Abad 21 Dan Peluang Pengembangan Pertanian Organik di Indonesia

Defiyan Cori, Ekonom Konstitusi (foto; ist)
BisnisNews.id - Isu ini diawali oleh ketiadaan pengelolaan limbah organik yang berupa sisa tanaman (jerami, dedaunan, sayur-sayuran, dan lain-lain) yang menimbulkan permasalahan lingkungan. Memasuki abad 21, masyarakat dunia mulai tersadarkan akan bahaya yang ditimbulkan oleh pemakaian bahan kimia sintetis di sektor industri pertanian.
Untuk menjaga keberlangsungan pola hidup sehat manusia dan keberlanjutan lingkungan hidup yang hijau dan lestari menjadi pilihan arif dengan mengkonsumsi bahan pangan yang aman bagi kesehatan dan ramah lingkungan.
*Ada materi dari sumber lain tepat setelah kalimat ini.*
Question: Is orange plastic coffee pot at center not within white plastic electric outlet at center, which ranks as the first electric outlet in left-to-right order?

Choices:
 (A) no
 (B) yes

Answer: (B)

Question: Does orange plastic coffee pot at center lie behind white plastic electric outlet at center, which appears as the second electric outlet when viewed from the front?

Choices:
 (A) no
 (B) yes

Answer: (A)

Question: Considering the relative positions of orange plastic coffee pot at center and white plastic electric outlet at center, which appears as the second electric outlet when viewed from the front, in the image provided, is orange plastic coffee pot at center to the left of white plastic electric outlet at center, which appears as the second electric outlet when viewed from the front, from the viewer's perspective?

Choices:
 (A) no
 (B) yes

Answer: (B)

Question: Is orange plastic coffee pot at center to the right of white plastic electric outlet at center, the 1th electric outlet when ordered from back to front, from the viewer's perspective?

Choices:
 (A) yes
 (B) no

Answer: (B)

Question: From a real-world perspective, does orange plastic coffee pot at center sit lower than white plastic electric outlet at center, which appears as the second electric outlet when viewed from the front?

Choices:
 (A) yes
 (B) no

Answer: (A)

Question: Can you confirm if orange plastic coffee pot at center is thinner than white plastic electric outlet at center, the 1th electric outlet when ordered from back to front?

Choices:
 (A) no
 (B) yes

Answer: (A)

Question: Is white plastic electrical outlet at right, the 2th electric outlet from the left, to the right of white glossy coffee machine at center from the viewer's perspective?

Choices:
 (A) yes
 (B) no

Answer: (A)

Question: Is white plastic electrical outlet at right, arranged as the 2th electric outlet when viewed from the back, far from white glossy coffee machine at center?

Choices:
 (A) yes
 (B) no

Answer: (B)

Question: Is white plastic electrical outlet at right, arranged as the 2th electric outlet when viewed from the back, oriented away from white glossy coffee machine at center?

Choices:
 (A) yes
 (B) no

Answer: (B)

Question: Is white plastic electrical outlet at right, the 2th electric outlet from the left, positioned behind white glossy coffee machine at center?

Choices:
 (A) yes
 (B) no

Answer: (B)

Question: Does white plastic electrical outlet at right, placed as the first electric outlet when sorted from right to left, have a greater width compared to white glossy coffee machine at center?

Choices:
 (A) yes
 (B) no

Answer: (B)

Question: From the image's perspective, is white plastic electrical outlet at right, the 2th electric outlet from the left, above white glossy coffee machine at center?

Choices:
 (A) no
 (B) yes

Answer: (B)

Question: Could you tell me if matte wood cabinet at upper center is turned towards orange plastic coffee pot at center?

Data Organisasi Kesehatan Dunia (World Health Organization/WHO, 2002) mengkonfirmasi, selama 10 tahun terakhir ini banyak bermunculan penyakit akibat keracunan zat kimia yang digunakan untuk pertanian (pestisida dan pupuk kimia). Produk pertanian yang memiliki residu bahan kimia beracun dapat memicu proses degradasi kronik, penuaan dini, dan penyakit degeneratif.
Pestisida kimia merupakan bahan beracun yang sangat berbahaya bagi kesehatan dan lingkungan. Pestisida kimia bersifat polutan sehingga dapat menyebarkan radikal bebas yang mengakibatkan kerusakan organ tubuh, mutasi gen, dan gangguan susunan saraf pusat.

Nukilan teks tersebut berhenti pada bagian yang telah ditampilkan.